129

Kadınlarınız arasında her yönden adaletli davranmaya ne kadar uğraşsanız buna güç yetiremezsiniz. Bari birisine tamamen kapılıp da diğerini askıya alınmış gibi bırakmayın. Eğer arayı düzeltir ve haksızlıktan korunursanız, şüphesiz Allah çok bağışlayıcı ve merhamet edicidir.

Bir de kadınların arasını denk tutmaya yani sevgide de eşitlik üzere adalet yapmaya çok istekli de olsanız, herhalde gücünüz yetmez. Hepsini aynı seviyede sevemezsiniz, buna gücünüz yetmez. Yetemeyince de "Allah hiç bir kimseye gücünün yetmeyeceği bir şey yüklemez." (Bakara, 2/286) âyeti delaletince Allah bunu teklif de etmez. Şu halde bütün meylinizi diğerine verip de eşlerinizin bazısını muallaka, yani muallak (askı)da kalmış ne kocalı, ne kocasız bir kadın gibi ihmal edilmiş bir halde bırakmayınız. Ki işte "Eğer adalet edemeyeceğinizden korkarsanız bir tane (nikahlayın)." (Nisa, 4/3) emri gereğince korkulması gereken cevr (eza, cefa), adaletsizlik budur. Yani kadınlar hakkında iki çeşit adalet vardır. Birisi infak ve kasm denilen geceleme nöbeti gibi hukukta adalet ve eşitliktir ki, bu güç ve iktidar dahilindedir isteğe bağlı olan işlerdendir. Ve teklif olunan adalet budur. Diğeri ise sevgide adalet ve eşitliktir ki, bu beşerî güç ve iktidarın dışındadır. Çünkü muhabbet, zorunlu işlerdendir. karinesiyle burada adaletten maksat da budur. Ve bundan yasaklamak, mâ-lâ-yutâk (güç yetmezlik)tır. Şu halde teklif olunan adalet, mümkün olan hukukda adalettir ve korkulması gereken adaletsizlik diğerini karılık muamelesinden tamamen mahrum edip, büsbütün terkedilmiş ve ihmal edilmiş gibi bırakmak sûretiyle eza etmektir. Yani yiyeceği, giyeceği ve oturacağı yeriyle nafakasını vermek ve geceleme nöbetini eşit tutup konuşup görüşme ve arkadaşlık etmek yeterli değildir. Kadının ara sıra nefsânî payını da vermek, iyilik etmek lazımdır. Ancak bu noktada eşitlik teklifi güç yetmez olduğundan bahis konusu değildir. Hatta böyle bir teklif erkeğe ezadır. Adalet denince, her halde eşitlik düşünmemelidir. "Elyak" (en uygun)ı, "layık" (uygun)a tercih etmek de bir hak, bir adalettir.
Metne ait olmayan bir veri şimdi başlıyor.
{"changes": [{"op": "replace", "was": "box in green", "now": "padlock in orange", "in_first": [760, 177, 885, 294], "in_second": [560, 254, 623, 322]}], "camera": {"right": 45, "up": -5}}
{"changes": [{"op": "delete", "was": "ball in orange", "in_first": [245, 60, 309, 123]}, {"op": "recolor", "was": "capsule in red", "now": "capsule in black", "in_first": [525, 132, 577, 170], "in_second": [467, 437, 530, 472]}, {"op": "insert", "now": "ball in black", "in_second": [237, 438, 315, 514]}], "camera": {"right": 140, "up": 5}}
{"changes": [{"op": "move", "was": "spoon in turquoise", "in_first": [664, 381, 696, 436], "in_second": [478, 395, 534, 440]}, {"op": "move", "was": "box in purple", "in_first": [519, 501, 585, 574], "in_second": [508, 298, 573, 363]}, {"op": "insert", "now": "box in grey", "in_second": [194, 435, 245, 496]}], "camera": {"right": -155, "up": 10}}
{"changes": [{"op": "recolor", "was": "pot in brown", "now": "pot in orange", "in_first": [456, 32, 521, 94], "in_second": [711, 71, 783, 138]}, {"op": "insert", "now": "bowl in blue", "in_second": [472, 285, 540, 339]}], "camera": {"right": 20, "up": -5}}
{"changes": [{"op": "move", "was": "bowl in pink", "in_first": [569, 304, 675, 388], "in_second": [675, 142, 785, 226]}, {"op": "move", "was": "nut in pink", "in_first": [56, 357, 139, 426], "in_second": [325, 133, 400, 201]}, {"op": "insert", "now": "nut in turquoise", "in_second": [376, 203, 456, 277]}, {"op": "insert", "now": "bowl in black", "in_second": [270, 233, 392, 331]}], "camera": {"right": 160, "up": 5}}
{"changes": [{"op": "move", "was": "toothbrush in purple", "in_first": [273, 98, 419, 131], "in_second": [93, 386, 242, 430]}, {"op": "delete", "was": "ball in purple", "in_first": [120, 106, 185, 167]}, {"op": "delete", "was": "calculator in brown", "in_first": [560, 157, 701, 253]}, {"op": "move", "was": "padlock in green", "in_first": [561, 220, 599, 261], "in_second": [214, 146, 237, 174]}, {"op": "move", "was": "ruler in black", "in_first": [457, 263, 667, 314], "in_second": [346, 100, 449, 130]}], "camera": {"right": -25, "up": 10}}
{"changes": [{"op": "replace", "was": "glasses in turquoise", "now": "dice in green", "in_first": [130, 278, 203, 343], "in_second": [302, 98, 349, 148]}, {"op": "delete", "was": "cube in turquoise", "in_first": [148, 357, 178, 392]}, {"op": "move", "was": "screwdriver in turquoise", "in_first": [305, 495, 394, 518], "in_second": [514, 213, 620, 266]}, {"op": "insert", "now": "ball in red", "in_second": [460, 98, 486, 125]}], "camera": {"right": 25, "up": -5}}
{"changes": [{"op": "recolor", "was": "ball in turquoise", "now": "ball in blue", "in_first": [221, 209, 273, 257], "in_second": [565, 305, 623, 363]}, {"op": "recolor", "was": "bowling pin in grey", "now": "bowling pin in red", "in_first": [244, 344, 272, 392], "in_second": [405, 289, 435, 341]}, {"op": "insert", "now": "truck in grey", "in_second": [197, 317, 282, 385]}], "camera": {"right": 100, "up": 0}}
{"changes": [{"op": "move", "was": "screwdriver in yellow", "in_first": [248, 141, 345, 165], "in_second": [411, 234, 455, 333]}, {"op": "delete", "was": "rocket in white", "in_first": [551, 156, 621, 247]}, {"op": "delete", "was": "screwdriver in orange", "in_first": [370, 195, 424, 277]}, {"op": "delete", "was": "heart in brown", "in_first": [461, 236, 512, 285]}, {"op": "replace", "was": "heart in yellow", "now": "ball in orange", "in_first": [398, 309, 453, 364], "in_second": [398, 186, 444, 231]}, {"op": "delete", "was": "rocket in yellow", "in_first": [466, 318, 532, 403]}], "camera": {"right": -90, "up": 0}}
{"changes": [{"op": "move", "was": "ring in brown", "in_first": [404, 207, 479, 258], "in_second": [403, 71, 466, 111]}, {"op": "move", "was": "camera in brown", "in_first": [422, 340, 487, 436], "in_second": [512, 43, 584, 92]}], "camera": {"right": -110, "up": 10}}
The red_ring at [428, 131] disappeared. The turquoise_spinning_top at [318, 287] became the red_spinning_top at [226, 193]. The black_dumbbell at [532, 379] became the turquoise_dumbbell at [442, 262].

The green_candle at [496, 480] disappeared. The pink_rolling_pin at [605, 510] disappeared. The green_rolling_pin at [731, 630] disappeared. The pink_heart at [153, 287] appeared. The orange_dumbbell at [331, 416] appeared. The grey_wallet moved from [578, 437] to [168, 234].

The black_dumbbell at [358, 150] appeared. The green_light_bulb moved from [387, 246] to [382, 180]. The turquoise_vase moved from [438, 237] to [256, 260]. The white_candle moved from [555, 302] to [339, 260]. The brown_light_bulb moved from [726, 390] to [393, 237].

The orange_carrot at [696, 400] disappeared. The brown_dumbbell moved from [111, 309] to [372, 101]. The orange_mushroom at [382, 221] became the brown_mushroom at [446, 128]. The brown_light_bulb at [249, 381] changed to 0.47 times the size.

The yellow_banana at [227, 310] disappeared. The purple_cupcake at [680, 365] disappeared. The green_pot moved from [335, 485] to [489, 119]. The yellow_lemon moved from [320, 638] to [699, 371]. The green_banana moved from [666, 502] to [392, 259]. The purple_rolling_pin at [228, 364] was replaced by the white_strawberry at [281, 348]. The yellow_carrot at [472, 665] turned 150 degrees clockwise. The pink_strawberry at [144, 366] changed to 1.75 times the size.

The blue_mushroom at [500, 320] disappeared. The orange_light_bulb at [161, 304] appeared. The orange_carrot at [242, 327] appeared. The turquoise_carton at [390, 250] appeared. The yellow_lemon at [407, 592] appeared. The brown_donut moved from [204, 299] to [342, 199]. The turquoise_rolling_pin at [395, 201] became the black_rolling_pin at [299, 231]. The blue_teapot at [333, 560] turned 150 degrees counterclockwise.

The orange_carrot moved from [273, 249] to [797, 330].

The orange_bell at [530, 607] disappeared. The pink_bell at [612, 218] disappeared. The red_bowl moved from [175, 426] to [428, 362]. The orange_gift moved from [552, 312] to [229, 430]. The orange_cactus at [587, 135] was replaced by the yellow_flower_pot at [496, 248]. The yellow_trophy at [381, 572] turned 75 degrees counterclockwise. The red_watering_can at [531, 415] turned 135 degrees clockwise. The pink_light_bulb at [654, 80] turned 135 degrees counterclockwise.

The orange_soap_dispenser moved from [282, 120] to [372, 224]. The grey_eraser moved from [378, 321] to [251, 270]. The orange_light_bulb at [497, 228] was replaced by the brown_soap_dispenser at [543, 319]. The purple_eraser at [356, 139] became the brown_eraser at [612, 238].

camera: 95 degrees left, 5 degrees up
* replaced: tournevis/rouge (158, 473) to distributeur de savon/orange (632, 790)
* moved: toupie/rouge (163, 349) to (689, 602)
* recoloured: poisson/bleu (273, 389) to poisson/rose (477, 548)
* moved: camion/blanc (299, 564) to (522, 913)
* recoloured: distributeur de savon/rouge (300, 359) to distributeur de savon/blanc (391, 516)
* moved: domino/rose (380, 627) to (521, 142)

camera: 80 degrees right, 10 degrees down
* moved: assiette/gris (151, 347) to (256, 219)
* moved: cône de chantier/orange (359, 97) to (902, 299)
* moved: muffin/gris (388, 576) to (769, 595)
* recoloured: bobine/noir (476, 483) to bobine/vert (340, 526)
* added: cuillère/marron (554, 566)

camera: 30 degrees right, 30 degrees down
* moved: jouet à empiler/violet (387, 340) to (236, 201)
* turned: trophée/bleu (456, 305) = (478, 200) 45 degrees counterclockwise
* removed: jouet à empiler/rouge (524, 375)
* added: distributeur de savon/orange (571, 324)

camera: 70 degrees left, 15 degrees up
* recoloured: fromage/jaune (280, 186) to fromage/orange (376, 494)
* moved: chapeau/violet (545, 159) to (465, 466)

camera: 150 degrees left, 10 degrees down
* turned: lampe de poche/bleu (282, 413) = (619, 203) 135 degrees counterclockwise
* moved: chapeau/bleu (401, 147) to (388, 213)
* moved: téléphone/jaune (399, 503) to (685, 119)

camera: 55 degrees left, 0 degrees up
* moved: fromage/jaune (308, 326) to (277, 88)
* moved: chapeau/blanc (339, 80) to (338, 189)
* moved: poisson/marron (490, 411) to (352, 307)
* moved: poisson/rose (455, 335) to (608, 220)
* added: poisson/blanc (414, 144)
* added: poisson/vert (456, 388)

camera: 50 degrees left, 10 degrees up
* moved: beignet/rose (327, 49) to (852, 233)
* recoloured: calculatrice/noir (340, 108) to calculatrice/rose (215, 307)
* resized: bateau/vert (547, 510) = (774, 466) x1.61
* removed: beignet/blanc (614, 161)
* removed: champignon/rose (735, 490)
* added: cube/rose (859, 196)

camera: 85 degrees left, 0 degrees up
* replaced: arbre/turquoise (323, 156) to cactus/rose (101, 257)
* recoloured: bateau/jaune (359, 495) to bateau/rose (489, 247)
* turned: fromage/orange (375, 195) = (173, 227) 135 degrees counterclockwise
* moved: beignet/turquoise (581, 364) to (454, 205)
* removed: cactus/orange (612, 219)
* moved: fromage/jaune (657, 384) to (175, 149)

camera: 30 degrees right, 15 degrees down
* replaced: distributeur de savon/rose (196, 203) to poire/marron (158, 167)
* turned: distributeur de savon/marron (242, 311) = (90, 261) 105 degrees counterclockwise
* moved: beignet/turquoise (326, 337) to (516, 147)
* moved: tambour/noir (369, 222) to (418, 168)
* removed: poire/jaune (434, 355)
Görülüyor ki, burada isteğe bağlı işler ile zorunlu işlerin hükmü ayırt edilerek (Nisâ, 4/3) emrinin bir açıklaması yapılmıştır. Ve işte sevginin böyle zorunlu işlerden olması kazıyye (önerme)sidir ki, zinadan korunmak için birden fazla eşe sahip olmayı caiz gören zorunlu sebeplerden biri olmuştur. Buna karşı, "sevsin ve her fenalığı yapsın da nikah etmesin" demenin büyük bir zalimlik olacağı açıktır. Bunun için burada tek eşe teşvik eden nass (dini delil)ın açıklamasıyla beraber, birden fazla eş almanın şartlarından ve zorunlu sebeplerinden en önemlisi de anlatılmıştır. Hadis-i şerifte de varid olmuştur ki: "İki karısı olup da birine büsbütün meyleden kimse kıyamet gününde bir yanı eğik olarak gelir."

Ve eğer zorunlu bir sebeple böyle bir hal olunca aralarını düzeltir, bozulan yönlerini iyileştirir. Bundan sonra meyletmeden sakınırsanız Allah affedici ve merhamet edici olduğundan, geçmişi affeder ve sizi rahmetiyle maksad ve muradına eren bir kimse eyler.